Host laboratory: Fire Experimental Laboratory (LEF)
Beggining of the thesis: February 2012
Student name: Arnaud Brunner
Description of the subject
A fire that breaks out in a nuclear facility can lead to under-ventilated fires. An increase in the overall production of soot generally ensues on account of the vitiation of the surrounding environment. This in return modifies the retroaction of the radiation of the flame towards the combustible material and thus influences the pyrolysis process. It is consequently necessary to understand the effects on combustion parameters of the level of oxygen surrounding the fire. The main parameters that influence combustion are the soots and gases stemming from the combustion, the rate of pyrolysis of the combustible material, the radiative transfer of the flame towards its environment and in return on the combustible material, as well as the temperature and the geometry of the flame.
Most of the models currently used in calculation codes rely on experimental data obtained in the main from tests carried out in laboratory cone calorimeters. The pyrolysis mechanisms are governed by heat transfer by radiation and by convection at the surface of the combustible material. The dominant mechanisms are convective transfer for combustible materials of small dimensions and radiative transfer for those of large dimensions.
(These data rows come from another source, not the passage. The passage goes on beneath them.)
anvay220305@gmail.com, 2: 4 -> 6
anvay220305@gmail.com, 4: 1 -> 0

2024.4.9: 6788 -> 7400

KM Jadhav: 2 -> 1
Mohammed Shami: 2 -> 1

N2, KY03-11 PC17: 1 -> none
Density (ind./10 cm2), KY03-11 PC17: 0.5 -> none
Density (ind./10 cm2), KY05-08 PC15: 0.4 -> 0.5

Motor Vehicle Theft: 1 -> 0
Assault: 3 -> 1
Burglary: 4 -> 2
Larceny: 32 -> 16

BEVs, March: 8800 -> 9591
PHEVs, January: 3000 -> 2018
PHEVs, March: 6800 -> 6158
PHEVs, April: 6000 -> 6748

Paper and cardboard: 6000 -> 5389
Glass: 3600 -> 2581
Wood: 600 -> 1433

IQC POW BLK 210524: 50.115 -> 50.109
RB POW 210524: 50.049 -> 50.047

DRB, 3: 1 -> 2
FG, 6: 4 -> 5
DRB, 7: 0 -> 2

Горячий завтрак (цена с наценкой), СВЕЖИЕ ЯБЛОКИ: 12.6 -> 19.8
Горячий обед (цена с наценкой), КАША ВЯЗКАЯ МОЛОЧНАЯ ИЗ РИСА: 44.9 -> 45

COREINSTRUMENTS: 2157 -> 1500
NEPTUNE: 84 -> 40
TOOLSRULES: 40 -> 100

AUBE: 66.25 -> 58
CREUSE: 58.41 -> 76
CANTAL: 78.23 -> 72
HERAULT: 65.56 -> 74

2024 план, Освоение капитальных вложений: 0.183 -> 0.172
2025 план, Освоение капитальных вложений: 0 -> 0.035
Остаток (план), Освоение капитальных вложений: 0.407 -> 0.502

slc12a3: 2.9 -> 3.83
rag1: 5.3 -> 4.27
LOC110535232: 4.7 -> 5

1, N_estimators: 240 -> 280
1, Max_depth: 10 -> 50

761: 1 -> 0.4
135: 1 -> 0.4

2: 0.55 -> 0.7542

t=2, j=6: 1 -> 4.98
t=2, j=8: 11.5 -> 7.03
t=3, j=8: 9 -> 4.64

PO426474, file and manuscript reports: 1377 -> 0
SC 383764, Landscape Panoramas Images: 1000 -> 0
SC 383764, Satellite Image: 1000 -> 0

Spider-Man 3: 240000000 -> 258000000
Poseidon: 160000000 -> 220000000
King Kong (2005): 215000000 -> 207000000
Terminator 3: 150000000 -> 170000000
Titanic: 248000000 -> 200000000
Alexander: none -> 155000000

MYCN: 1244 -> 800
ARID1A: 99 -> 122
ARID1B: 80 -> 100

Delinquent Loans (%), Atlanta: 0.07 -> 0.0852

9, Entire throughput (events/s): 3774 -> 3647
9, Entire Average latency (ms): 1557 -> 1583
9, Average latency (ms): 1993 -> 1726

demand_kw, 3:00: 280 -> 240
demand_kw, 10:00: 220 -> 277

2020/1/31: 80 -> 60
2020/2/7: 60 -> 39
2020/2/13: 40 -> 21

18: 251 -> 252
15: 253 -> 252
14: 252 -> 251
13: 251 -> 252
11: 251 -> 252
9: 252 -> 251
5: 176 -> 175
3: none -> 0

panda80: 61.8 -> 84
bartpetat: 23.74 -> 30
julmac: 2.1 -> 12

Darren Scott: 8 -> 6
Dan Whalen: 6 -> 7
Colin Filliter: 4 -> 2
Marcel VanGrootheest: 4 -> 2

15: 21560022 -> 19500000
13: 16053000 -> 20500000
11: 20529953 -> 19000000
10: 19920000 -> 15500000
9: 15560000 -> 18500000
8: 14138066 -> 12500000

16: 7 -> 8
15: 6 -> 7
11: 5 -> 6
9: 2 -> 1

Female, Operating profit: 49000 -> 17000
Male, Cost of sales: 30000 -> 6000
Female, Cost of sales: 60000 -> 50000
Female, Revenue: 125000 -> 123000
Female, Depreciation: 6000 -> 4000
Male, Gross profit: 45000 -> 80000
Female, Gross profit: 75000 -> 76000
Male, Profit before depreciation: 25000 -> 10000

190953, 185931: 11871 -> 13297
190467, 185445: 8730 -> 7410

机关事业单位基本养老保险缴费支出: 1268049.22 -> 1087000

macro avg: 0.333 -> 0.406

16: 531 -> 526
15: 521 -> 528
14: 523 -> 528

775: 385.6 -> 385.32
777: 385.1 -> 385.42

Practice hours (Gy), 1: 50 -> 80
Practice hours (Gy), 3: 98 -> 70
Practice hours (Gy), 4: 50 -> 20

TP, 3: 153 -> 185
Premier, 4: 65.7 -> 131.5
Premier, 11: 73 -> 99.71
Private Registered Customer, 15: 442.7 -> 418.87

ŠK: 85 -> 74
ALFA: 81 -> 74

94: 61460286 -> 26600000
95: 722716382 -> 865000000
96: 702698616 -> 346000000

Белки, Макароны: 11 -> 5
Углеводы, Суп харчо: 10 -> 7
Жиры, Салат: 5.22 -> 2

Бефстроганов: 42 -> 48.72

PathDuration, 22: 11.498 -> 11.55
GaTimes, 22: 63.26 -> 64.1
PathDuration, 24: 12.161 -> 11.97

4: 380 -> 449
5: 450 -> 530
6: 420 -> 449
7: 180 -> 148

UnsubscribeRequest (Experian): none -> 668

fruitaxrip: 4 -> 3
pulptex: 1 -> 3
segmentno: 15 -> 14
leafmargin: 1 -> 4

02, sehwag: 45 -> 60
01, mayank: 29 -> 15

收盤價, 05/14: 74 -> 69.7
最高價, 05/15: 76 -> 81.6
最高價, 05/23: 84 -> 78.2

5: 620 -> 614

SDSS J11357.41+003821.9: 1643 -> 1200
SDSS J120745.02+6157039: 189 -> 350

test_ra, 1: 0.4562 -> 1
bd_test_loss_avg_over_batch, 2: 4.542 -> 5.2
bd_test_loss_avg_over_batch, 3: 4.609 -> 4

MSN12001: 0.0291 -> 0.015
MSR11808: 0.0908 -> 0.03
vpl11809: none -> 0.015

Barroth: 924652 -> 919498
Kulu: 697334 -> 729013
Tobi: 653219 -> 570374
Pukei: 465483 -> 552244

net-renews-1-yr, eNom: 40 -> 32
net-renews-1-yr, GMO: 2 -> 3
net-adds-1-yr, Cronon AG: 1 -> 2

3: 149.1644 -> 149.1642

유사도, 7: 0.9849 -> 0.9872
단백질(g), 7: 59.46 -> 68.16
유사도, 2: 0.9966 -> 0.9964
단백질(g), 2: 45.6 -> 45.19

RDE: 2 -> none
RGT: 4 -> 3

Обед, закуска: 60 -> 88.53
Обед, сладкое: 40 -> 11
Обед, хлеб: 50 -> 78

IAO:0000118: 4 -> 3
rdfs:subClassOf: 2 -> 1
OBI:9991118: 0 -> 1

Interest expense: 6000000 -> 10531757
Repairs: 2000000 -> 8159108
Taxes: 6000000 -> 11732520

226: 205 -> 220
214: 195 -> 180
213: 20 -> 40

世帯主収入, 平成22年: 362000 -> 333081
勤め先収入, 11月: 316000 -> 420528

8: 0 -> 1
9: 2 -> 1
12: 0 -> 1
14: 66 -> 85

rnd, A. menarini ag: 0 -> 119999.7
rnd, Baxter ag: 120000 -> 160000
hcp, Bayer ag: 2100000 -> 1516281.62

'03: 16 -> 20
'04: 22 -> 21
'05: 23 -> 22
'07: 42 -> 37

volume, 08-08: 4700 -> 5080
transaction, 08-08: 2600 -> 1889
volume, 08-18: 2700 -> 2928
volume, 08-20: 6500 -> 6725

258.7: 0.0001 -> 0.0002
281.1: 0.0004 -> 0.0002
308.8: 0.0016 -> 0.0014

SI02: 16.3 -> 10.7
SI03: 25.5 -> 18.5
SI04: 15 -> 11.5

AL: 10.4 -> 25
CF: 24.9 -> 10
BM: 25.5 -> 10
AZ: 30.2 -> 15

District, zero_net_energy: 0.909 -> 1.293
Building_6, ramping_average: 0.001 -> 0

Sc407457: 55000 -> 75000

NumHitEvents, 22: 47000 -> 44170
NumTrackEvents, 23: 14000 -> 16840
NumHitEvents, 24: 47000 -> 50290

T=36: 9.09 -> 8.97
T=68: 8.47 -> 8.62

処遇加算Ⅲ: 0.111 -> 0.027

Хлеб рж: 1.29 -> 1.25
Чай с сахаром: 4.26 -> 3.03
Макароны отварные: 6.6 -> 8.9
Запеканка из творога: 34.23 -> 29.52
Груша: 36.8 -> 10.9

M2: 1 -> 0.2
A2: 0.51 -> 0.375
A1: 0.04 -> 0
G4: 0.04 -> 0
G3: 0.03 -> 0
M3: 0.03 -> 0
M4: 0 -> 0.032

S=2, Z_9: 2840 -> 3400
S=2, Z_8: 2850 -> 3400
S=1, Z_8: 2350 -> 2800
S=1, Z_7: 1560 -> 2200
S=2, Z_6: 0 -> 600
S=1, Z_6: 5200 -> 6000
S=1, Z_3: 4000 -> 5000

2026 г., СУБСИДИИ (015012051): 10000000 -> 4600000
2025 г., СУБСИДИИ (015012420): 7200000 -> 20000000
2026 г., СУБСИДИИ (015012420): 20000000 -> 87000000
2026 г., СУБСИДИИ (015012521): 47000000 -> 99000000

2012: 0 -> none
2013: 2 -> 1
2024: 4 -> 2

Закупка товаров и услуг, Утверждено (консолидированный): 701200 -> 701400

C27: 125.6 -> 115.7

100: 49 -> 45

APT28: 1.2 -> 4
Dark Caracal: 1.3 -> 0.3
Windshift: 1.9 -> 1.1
For pool fires, the transition between the two regimes takes place around a diameter of 0.2 m. For the dimensions tested on laboratory calorimeters, the regime is mainly convective and an external input of radiation is necessary in order to get closer to the real situations of a fire.
In order to exploit these results on a real scale, it is necessary to evaluate the influence of scale effects. The most conventional approach for dealing with this aspect is to carry out tests for the different characteristic dimensions of the combustible material and thus to determine a behavioural law. This approach, applied to pool fires in open environments, is more difficult to implement for studies under controlled atmosphere due to the difficulties of maintaining a uniform distribution of the oxidant around the centre of the fire and the difficulties of carrying out tests on a larger scale.
The objective is to study the effects of under-ventilation on the combustion parameters in dominant radiative regime. Under-ventilation consists in reducing the oxygen content of the oxidant. The dominant radiative regime approach consists in carrying out tests with fire centres of characteristic dimensions greater than 0.2 m.
We propose carrying out representative tests of real fires in a confined calorimeter environment under controlled atmosphere on a medium scale. The test apparatus set up within IRSN will make it possible to build up a unique experimental data base on combustion parameters. The combustion products emitted from the device (CO, CO2, unburned material) will be analysed, the concentration and the morphologies of the soot will be measured and an evaluation of the radiative transfer of the flame will be carried out and its overall geometry will be studied. The techniques for measuring the combustion parameters of interest either already exist or need to be developed within the context of the PhD work.
After a bibliographic study, the work will consist in an experimental and metrological qualification of the calorimeter. In order to be free of pyrolysis, a first series of tests will be carried out on gaseous combustible materials. These flame-free measurements under stationary conditions will enable, in the first instance, the limits of validity of existing models on combustion parameters in under-ventilated environments to be determined. The work will then be extended to include other series of tests conducted using liquid and solid combustible materials. These experimental results will in parallel serve for the development and the validation of combustion and radiation models.